I have a hip pocket type buck (herd sire) that's in the 160-180 pound range at a year old. His dad was well north of 250# and I expect he'll get there as well. Very friendly, but wants to be right at my side always. This includes when I'm trying to get through gates and such. This doesn't work well for me all the time. He has rather large scurs and I have (like you) grabbed them to try and control him (he does NOT like it), and pushing against him from the front is like a challenge to him so of course he wants to push back. Pulling on them is about useless as well. I can sometimes manipulate him by using the horns to turn his head to either side.

I've found the best bet is to turn his head and "walk into him" from the side to force him to move where I want him to go. I use my knees to his side for emphasis. Slapping his butt I don't think he even feels. If he's being a particular pest, a good solid whack on the bridge of the nose generally makes him decide to move away. If he "grumbles" or "whines" at me (preparation to challenge me) when doing any of this, I immediately take on the persona of head goat and move directly at him to physically force him to get out of my way. And I don't let up until he turns tail and runs away. You need to set boundaries and make sure he understands that YOU are the real herd sire/head goat in charge.


----------



## Southern by choice (Jun 5, 2018)

Yes, that may well be interpreted as a challenge or you want to play.
Try a squirt bottle. 
Starting when they are just babies with back up and teaching them by walking into them to force them to back up makes a difference.


----------



## Hippie hollow (Jun 14, 2018)

Yes I’ve switched to a good pop on the nose  and no matter what I do he would never turn around and run away he is much too stubborn. He’s a very sweet guy and like I said he’s not running in and headbutting me he just wants to push. He starting to learn that I’m not backing down. I know that’s rule number one.
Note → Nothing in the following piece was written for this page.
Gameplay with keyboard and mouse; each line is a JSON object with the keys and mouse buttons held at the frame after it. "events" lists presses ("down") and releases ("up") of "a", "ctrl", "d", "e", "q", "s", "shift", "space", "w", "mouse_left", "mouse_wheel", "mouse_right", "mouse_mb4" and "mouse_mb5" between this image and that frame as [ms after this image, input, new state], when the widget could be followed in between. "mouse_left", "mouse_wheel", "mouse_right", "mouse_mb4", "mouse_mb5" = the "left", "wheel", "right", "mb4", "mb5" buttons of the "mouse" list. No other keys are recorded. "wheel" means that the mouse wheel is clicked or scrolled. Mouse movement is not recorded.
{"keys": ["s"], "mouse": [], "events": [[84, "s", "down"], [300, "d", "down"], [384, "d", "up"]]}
I’m not letting him win. I do  use his horns when I need him to go somewhere and he doesn’t want to and I have no problem pushing him aside if I need to get through. It’s just this one problem. Other than him pushing to get what he wants which is usually into my garden he’s a great guy. I’m going to keep working with him


----------



## Hippie hollow (Jun 14, 2018)

He just started this behavior a few months ago


----------



## Hippie hollow (Jun 14, 2018)

Oh and sorry about the late response. I thought no one responded to the post because I wasn’t getting my notices


----------



## Mini Horses (Jun 14, 2018)

We don't always get notices   

As already pointed out, pushing against a head is what you will get back!  Pushing!   It's a goat challenge to a goat.   Some animals respond to a push.  Goats, not so much, especially on the head area. 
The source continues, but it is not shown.